Tasks ▸
a – Set down the passage of the seaborn plotting code from "for i, thisLabel" to "Format them nicely!", word for word.
b – Supply the next part of the seaborn plotting code, starting right after its final line.

Selected extract ▸
_ _ _ _ _ _ _

Violin plot and beeswarm plot

Plot violin plot with overlaid beeswarm plot.

In [17]:
fig, ax = plt.subplots()

# Output to the size of A4 paper
fig.set_size_inches(11.7, 8.27)

# Overlay a swarmplot on top of a violinplot
ax = sns.violinplot(x="day", y="total_bill", data=data, inner=None)
ax = sns.swarmplot(x="day", y="total_bill", data=data, color="white")

Bar Plots

In [18]:
def set_titles(thisPlot, titleList, fontSize):
    for ax, title in zip(thisPlot.axes.flat, titleList):
        ax.set_title(title, fontsize=fontSize)

        
def set_labels(thisPlot, xLabel, yLabel, fontSize):
    thisPlot.set_xlabels(xLabel, fontsize=fontSize)
    thisPlot.set_ylabels(yLabel, fontsize=fontSize)

    
def set_xtick_labels(thisPlot, tickList, fontSize):
    thisPlot.set_xticklabels(tickList, fontsize=fontSize)

    
def set_legend(thisPlot, legendEntries, fontSize):
    # find where last graph is so we can put the legend there
    maxIndex = max(thisPlot.axes.shape) - 1
    
    # format the legend, placing it outside the axes
    thisPlot.axes[0][maxIndex].legend(bbox_to_anchor=(1.05, 1), loc=2, 
                                      fontsize=fontSize, borderaxespad=0.)
    legend = thisPlot.axes[0][maxIndex].get_legend()
    labels = legend.get_texts()
    for i, thisLabel in enumerate(labels):
        labels[i].set_text(legendEntries[i])        


# Make plots -- many of these arguments are optional
barPlot = sns.factorplot(x="day", y="total_bill", hue="sex", 
                         col="time", kind="bar", data=data, 
                         size=5, aspect=1, legend=False)

beeswarmPlot = sns.factorplot(x="day", y="total_bill", hue="sex", 
                              col="time", kind="swarm", dodge=True,
                              data=data, size=5, aspect=1, legend=False)

# Format them nicely!
# Axis labels
xLabel = ""# "Day"

_ _ _ _ _ _ _

Collected data
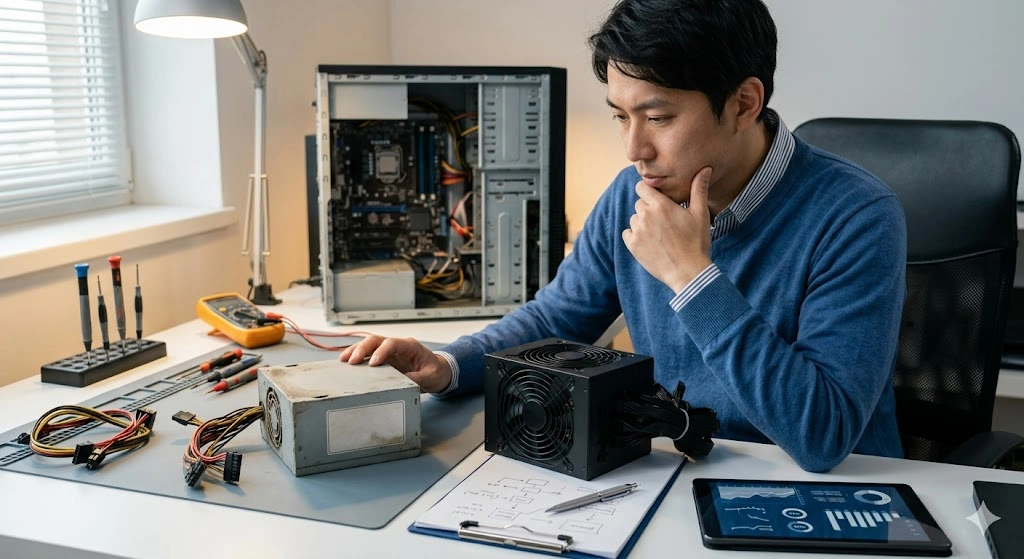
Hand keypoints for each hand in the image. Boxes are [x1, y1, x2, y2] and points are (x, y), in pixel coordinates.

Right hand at [339, 335, 452, 393]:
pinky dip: (358, 357)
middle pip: (376, 340)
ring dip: (355, 350)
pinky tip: (346, 362)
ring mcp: (389, 352)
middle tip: (351, 360)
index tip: (372, 363)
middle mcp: (397, 346)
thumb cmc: (435, 372)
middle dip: (362, 348)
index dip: (381, 351)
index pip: (392, 343)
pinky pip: (368, 354)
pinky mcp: (384, 359)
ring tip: (343, 360)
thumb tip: (402, 380)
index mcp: (410, 346)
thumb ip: (417, 378)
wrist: (439, 372)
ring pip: (369, 345)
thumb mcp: (430, 377)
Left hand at [622, 167, 713, 291]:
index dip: (648, 191)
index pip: (641, 187)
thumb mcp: (700, 214)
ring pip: (634, 219)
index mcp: (660, 205)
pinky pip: (627, 234)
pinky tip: (651, 243)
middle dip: (649, 209)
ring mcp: (637, 231)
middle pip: (639, 204)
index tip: (657, 199)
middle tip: (664, 222)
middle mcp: (645, 215)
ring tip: (660, 235)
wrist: (688, 272)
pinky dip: (635, 237)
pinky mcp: (632, 246)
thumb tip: (705, 168)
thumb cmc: (696, 242)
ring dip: (643, 224)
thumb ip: (699, 189)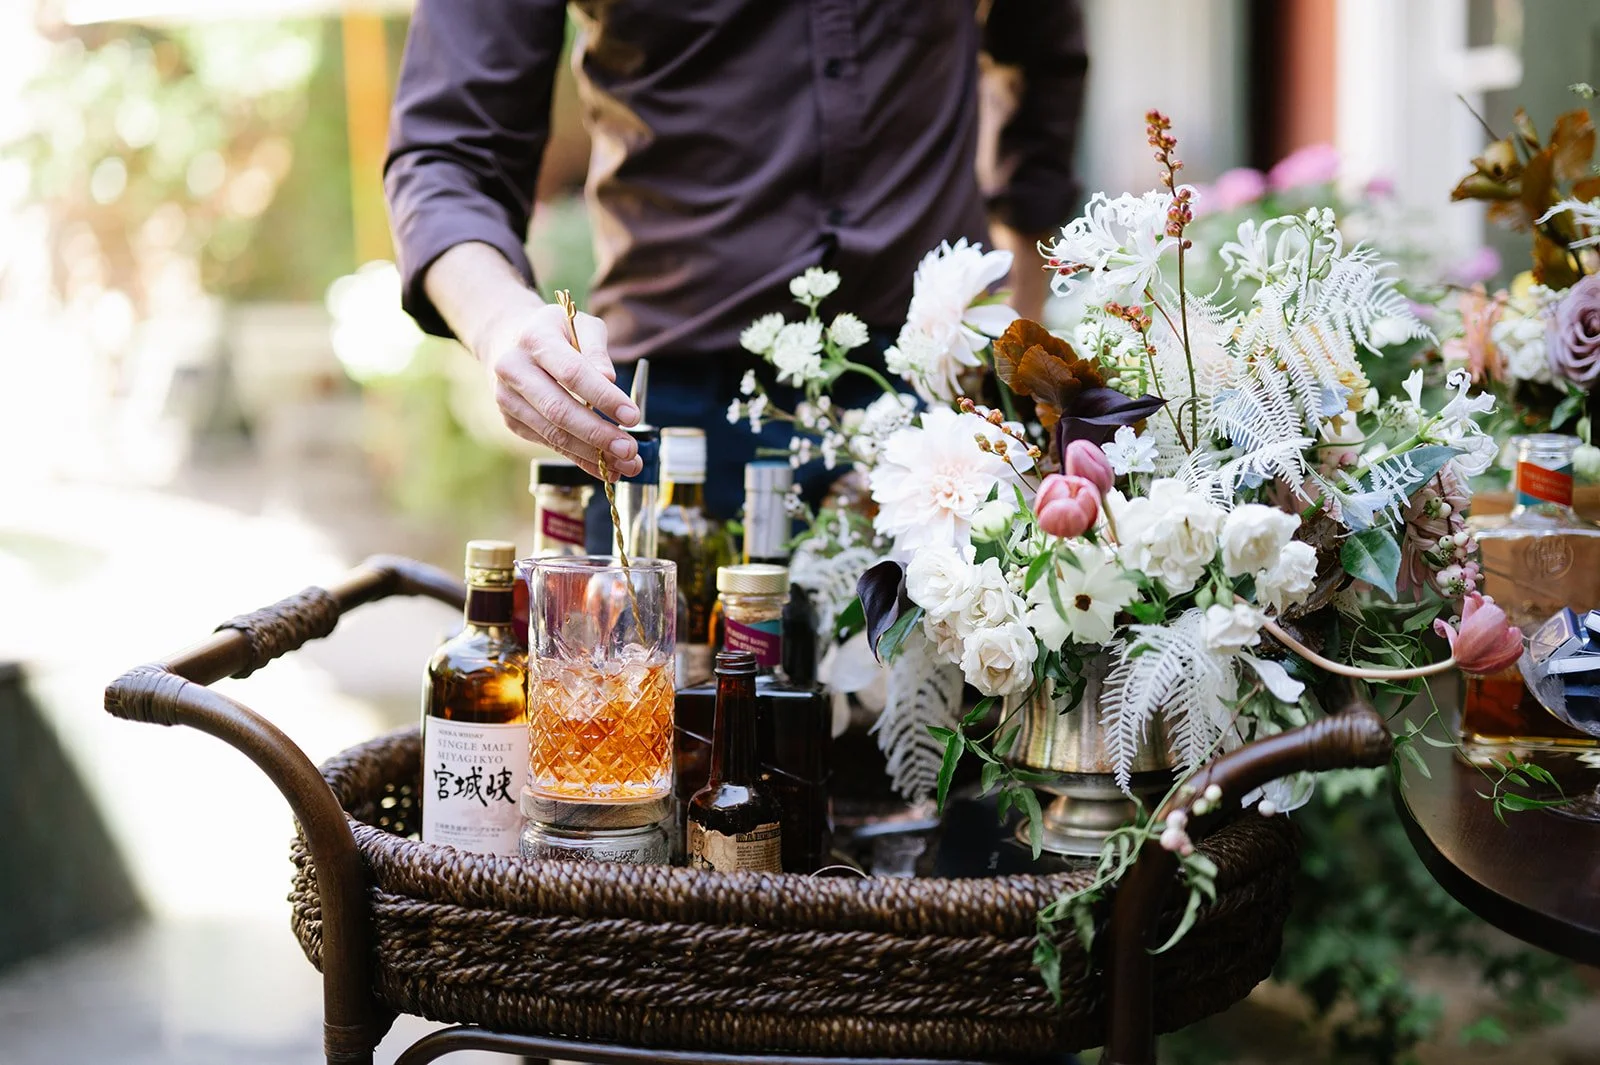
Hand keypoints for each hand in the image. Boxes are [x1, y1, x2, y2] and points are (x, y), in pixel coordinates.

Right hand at [478, 296, 641, 479]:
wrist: (507, 341)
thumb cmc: (555, 332)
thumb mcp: (580, 325)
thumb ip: (596, 350)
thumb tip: (609, 380)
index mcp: (534, 339)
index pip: (572, 374)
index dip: (603, 397)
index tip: (633, 416)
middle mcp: (514, 369)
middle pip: (559, 410)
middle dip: (598, 434)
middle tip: (630, 450)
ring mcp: (508, 399)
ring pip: (553, 434)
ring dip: (592, 454)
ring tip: (627, 464)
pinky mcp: (512, 421)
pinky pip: (550, 444)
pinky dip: (580, 459)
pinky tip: (607, 467)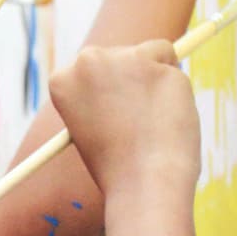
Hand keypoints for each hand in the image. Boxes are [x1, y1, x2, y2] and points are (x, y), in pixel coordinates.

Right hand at [48, 39, 200, 196]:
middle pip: (117, 53)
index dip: (107, 87)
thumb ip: (100, 100)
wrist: (144, 182)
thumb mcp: (91, 129)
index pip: (88, 67)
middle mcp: (87, 62)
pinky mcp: (157, 62)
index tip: (115, 108)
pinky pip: (172, 61)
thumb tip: (125, 83)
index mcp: (61, 80)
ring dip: (155, 79)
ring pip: (149, 53)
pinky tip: (167, 113)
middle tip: (140, 115)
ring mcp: (123, 59)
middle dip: (132, 75)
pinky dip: (175, 83)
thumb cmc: (117, 166)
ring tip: (151, 121)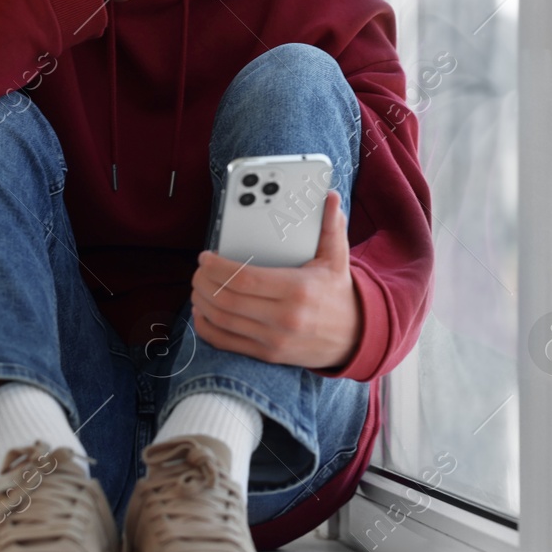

_ _ _ _ _ _ _

Results of the tasks ▸
a –
for i, thisLabel in enumerate(labels):
        labels[i].set_text(legendEntries[i])        


# Make plots -- many of these arguments are optional
barPlot = sns.factorplot(x="day", y="total_bill", hue="sex", 
                         col="time", kind="bar", data=data, 
                         size=5, aspect=1, legend=False)

beeswarmPlot = sns.factorplot(x="day", y="total_bill", hue="sex", 
                              col="time", kind="swarm", dodge=True,
                              data=data, size=5, aspect=1, legend=False)

# Format them nicely!

b –
yLabel = "Total Bill"
set_labels(barPlot, xLabel, yLabel, 20)
set_labels(beeswarmPlot, xLabel, yLabel, 20)

# Titles
title_list = ["Lunch", "Dinner"]
titles = [x.title() for x in title_list] # ["Bimodal", "Normal", "Skewed"]
set_titles(barPlot, titles, 30)
set_titles(beeswarmPlot, titles, 30)

# X axis tick labels or category labels
x_tick_labels = ["Thursday", "Friday", "Saturday", "Sunday"]
set_xtick_labels(barPlot, x_tick_labels, 15)
set_xtick_labels(beeswarmPlot, x_tick_labels, 15)

# Change legends
legendEntries = ["Male", "Female"]
set_legend(barPlot, legendEntries, 15)
set_legend(beeswarmPlot, legendEntries, 15)

Interactive Plots

Bokeh

Made using bokeh. See here for a great tutorial, and here for the attendant notebook. Code below adapted from linked code to our current dataset.

In [25]:
from bokeh.plotting import figure, output_notebook, show

this_plot= figure(width=600, height=600)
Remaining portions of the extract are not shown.